**DATASET EXCERPTS:**
○ ○ ○ ○

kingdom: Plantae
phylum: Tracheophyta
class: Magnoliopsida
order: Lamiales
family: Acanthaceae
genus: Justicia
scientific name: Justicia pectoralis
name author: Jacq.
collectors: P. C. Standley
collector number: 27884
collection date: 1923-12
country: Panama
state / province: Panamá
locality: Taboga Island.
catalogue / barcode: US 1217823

○ ○ ○ ○

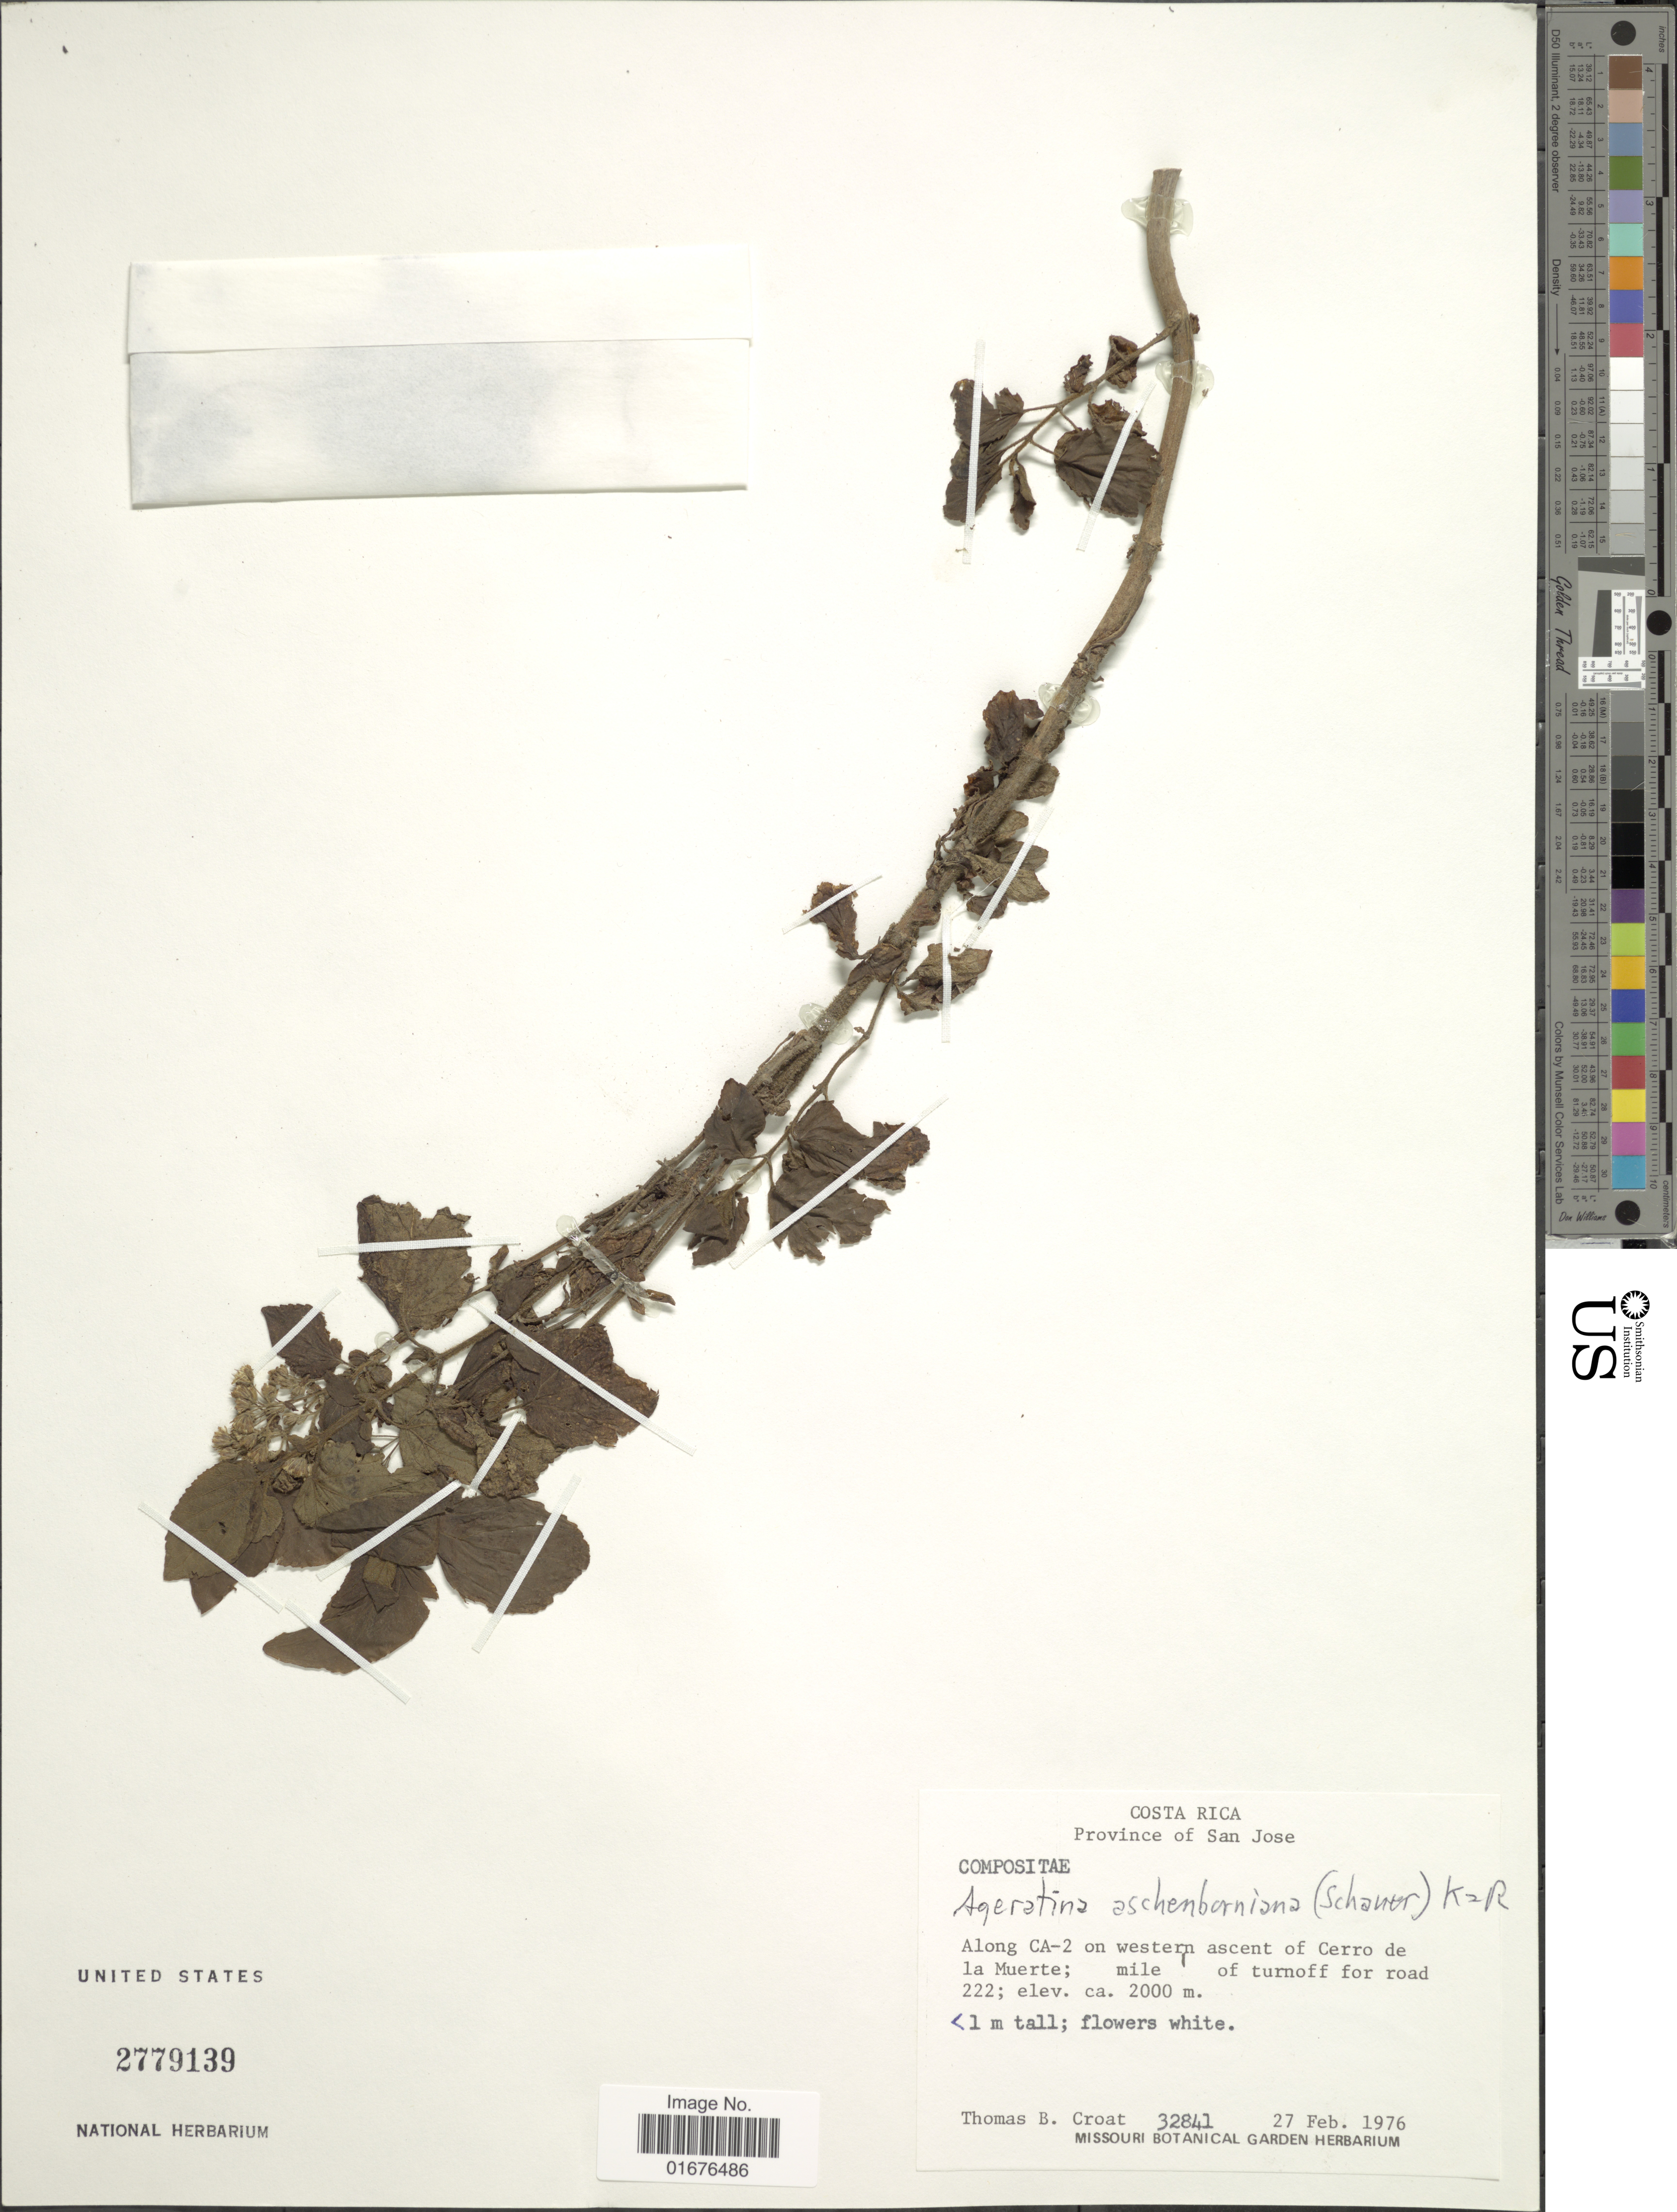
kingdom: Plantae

○ ○ ○ ○

**DESCRIPTION OF THE TASK:** Reproduce, unchanged, the rows beginning with the line that contains "collector number: 27884" and running through the line that contains "locality: Taboga Island.", including both of those lines.

**OUTPUT OF THE EXERCISE:**
collector number: 27884
collection date: 1923-12
country: Panama
state / province: Panamá
locality: Taboga Island.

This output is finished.